Ikue Mori of New York is an electronic musician expanding the range of sonic and technical possibilities for experimental and improvisational music. She creates rhythmic and ambient soundscapes using digital processing techniques, a laptop computer, and repurposed elements of electronic drumming equipment. Over her five-decade career, Mori has transformed the use of percussion in improvised music and inspired generations of electronic musicians.

Mori’s most recent recording, Tracing the Magic (2022), consists of seven pieces inspired by women artists who continued creating new work well into their eighties and nineties. It is a continuation of her explorations of sound and improvisational dialogue. The pieces often begin in hushed electronic thumps, pops, and brushed tones. The layering of instruments (among them prepared piano, vocals, percussions, reeds, and bagpipe) builds gradually, ascending to achieve a riveting cacophony. With unceasing curiosity, Mori continues to evolve and to blaze an uncharted path exploring new ways to create experimental, machine-based music.

Emily Wang

Emily Wang of Yale University is a physician investigating the health-harming effects of incarceration and improving health outcomes for people exiting prison. In her clinical practice and research, Wang partners closely with justice-involved populations to develop effective clinical services and to deepen understanding of the structural barriers to healthcare access that they face.

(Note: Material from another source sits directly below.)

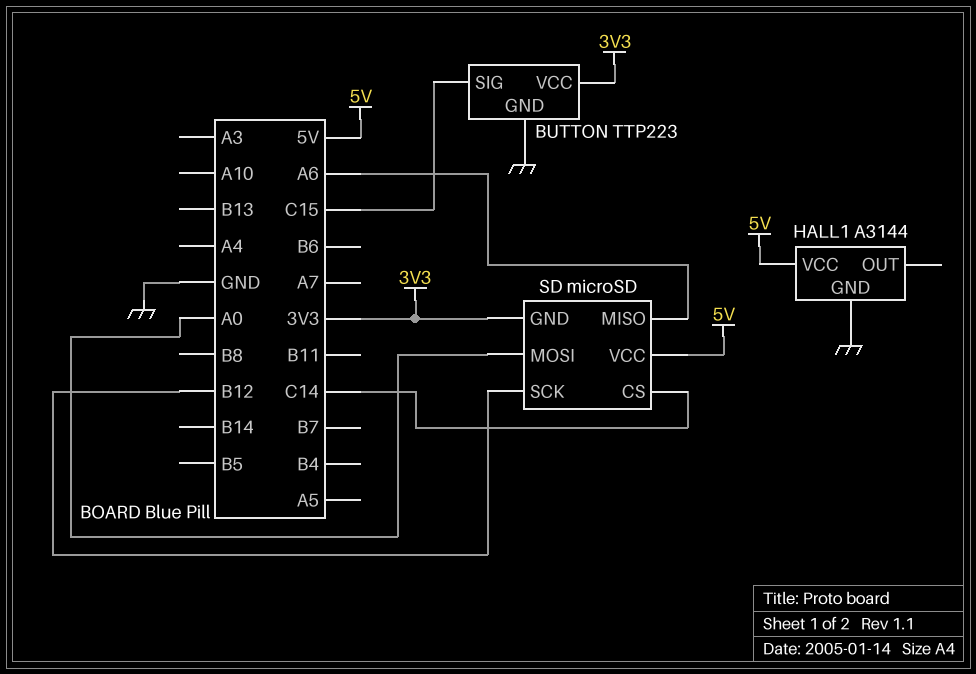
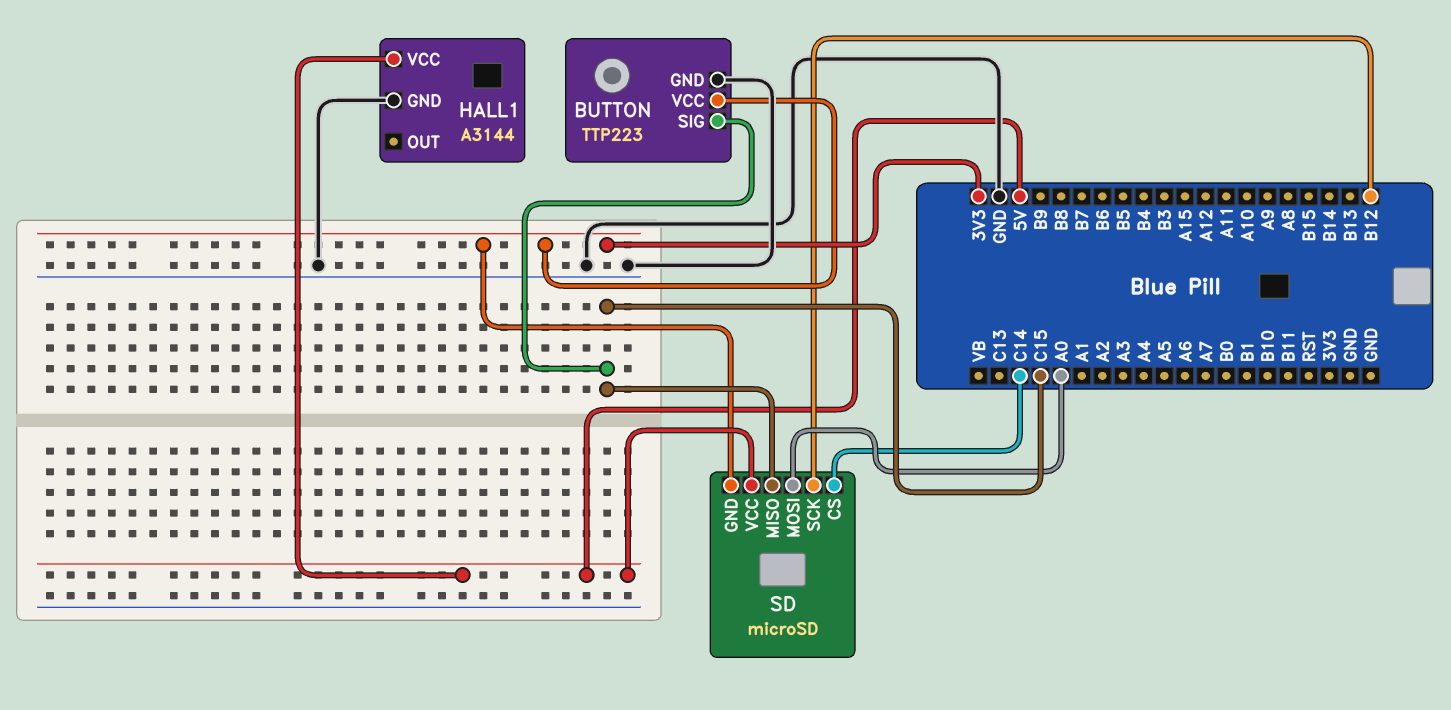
SD pin MISO: A6 -> C15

In 2020, Wang became the inaugural director of the SEICHE Center for Health and Justice, a collaboration between Yale School of Medicine and Yale Law School. The center bridges the disparate domains of health, law, and criminal justice to study how specific policies and interventions affect the well-being of individuals and communities impacted by mass incarceration. 

One current SEICHE project considers the ethical concerns and potential solutions for COVID-19 testing and prevention measures in correctional facilities. Another explores community-led strategies for reducing incidences of gun violence. Through the dignified, direct care she provides and the rigorous research she leads, Wang is shining a light on complex health needs and inequities that are largely obscured from public view.